If you do not wish to use this method, then can use your own judgement and sixth sense.
 
 
What to buy?
 
Defensive stocks are the last to go and surely should be the first to buy back.
 
As defensive counters have stable business, usually they can give high and stable dividend. When these kind of stocks are bought at very low price, the future dividend yield can be very high.
 
 
 
So when the market starts to show signs of recovery but the cloud is still not entirely clear, it is safer to go for defensive & high dividend stocks.
 
 
 
At the same time, it is also wise to search for those previously fundamentally-strong companies which are traded at a great discount but their fundamentals are not heavily affected during the bear market.
 

When the signs of recovery is clearer, then we can look for those small caps growth stocks again, especially those which take the opportunity from the economy downturn to fence off their competitors. 
 
 
My Preliminary Strategy
 
KLCI drops <10% - Business as usual.
 
KLCI drops 10-20% - More cautious. Buy/add undervalued stocks.
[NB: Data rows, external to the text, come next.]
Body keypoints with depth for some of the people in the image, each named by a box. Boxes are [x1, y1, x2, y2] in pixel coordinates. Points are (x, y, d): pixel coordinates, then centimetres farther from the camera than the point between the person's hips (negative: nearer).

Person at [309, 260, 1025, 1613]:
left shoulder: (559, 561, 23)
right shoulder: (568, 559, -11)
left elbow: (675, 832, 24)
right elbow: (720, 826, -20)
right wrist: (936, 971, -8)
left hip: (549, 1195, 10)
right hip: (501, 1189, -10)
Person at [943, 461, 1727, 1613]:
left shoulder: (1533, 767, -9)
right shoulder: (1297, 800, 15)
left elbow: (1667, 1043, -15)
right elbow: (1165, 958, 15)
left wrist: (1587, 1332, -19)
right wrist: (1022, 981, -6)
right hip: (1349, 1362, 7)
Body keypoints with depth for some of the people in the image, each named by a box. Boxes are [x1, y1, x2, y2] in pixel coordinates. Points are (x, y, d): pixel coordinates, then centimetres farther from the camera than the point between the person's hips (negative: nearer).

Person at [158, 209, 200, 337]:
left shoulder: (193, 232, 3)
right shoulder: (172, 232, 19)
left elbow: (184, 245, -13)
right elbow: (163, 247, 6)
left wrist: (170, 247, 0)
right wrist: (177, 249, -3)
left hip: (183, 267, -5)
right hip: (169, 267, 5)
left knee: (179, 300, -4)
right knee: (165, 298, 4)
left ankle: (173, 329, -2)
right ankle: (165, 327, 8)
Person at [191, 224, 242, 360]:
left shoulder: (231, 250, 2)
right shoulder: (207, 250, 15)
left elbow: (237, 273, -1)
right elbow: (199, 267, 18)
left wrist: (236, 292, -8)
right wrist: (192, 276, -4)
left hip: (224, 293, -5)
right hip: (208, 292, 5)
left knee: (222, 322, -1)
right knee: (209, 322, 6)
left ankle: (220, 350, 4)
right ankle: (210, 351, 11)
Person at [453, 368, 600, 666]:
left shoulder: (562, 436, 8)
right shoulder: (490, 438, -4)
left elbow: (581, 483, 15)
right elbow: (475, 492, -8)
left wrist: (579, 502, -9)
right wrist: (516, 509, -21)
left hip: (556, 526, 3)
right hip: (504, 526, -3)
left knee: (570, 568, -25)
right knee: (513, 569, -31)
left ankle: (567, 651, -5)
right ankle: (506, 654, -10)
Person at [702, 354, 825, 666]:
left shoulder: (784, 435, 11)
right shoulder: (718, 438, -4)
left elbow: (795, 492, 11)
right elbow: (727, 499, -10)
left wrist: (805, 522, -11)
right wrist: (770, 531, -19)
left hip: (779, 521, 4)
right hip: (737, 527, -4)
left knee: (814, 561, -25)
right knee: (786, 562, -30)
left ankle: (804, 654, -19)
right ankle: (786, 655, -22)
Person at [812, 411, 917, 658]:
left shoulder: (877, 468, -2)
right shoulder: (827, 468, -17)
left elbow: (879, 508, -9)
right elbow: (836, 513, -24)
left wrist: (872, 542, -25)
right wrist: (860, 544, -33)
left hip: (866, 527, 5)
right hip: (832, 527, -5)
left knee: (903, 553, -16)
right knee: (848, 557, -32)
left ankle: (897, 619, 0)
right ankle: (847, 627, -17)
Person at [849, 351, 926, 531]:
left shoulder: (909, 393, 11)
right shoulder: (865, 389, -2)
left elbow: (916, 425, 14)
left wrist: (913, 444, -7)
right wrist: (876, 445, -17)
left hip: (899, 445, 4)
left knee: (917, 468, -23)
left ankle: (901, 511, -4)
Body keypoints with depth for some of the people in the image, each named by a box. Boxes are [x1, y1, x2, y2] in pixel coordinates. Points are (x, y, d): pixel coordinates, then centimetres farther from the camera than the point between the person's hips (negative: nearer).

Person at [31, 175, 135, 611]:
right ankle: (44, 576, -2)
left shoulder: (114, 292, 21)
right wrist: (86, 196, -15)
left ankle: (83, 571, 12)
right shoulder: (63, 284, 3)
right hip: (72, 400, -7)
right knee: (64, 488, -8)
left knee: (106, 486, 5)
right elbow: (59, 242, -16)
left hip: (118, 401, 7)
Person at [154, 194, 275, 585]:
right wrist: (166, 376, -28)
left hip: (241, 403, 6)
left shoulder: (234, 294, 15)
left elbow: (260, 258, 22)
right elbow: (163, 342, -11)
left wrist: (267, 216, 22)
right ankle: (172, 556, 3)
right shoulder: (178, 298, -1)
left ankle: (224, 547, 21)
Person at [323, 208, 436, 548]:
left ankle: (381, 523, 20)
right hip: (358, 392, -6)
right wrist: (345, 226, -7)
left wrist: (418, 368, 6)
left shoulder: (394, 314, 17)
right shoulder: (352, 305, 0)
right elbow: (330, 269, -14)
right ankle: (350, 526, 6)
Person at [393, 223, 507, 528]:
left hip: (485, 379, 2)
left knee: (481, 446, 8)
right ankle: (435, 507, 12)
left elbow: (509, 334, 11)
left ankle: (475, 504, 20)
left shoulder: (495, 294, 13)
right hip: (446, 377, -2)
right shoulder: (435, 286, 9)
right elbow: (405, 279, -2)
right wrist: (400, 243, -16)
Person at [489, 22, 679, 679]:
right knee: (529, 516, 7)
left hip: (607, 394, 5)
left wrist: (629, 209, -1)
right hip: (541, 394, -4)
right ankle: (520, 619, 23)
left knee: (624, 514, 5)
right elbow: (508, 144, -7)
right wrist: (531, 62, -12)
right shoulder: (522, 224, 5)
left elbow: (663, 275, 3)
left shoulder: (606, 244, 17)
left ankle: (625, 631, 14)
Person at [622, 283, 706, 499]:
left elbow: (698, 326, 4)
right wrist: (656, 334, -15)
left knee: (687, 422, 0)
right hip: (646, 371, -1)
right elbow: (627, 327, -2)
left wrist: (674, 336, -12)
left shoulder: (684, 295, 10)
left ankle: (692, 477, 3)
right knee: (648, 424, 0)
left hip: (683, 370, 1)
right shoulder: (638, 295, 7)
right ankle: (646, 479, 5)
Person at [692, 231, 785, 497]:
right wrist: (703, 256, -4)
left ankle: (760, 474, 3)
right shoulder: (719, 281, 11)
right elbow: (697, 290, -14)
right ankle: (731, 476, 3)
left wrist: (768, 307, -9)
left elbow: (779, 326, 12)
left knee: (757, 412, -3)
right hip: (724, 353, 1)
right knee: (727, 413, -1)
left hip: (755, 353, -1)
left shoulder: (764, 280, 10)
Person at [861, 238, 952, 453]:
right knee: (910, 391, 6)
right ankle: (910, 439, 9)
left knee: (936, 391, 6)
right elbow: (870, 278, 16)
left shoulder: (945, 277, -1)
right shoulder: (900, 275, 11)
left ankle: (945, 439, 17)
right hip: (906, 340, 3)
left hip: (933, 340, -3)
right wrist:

Sell/cut overvalued or higher gearing stocks.
 
Bear entry (KLCI drops >20%) - Sell non-defensive stocks, better to be safe than sorry.
 
Bear confirmed (KLCI drops > 30%)- Start dollar-cost averaging on defensive & high-dividend or blue chips stocks.
 
Signs of bear reversal - Start to collect undervalued fundamentally intact non-defensive stocks
 
End of bear (downtrend broken) - Start to collect good growth stocks, which weather the downturn well and prepare to grow


As there will be many uncertainties, the plan here should be flexible and not to be followed strictly.
 
 
 
 
The opinion and information above are just from an inexperienced investor which is myself. I have just figured out the strategy while writing this article. It is not proven and may change anytime. To many experienced investors, this strategy might be ridiculous. The purpose is just to share to readers that there is someone who will do this when the bear is coming. 
 
Anyway, I still think that it is important to have a plan, rather than putting ourselves in a chaos when the time finally comes.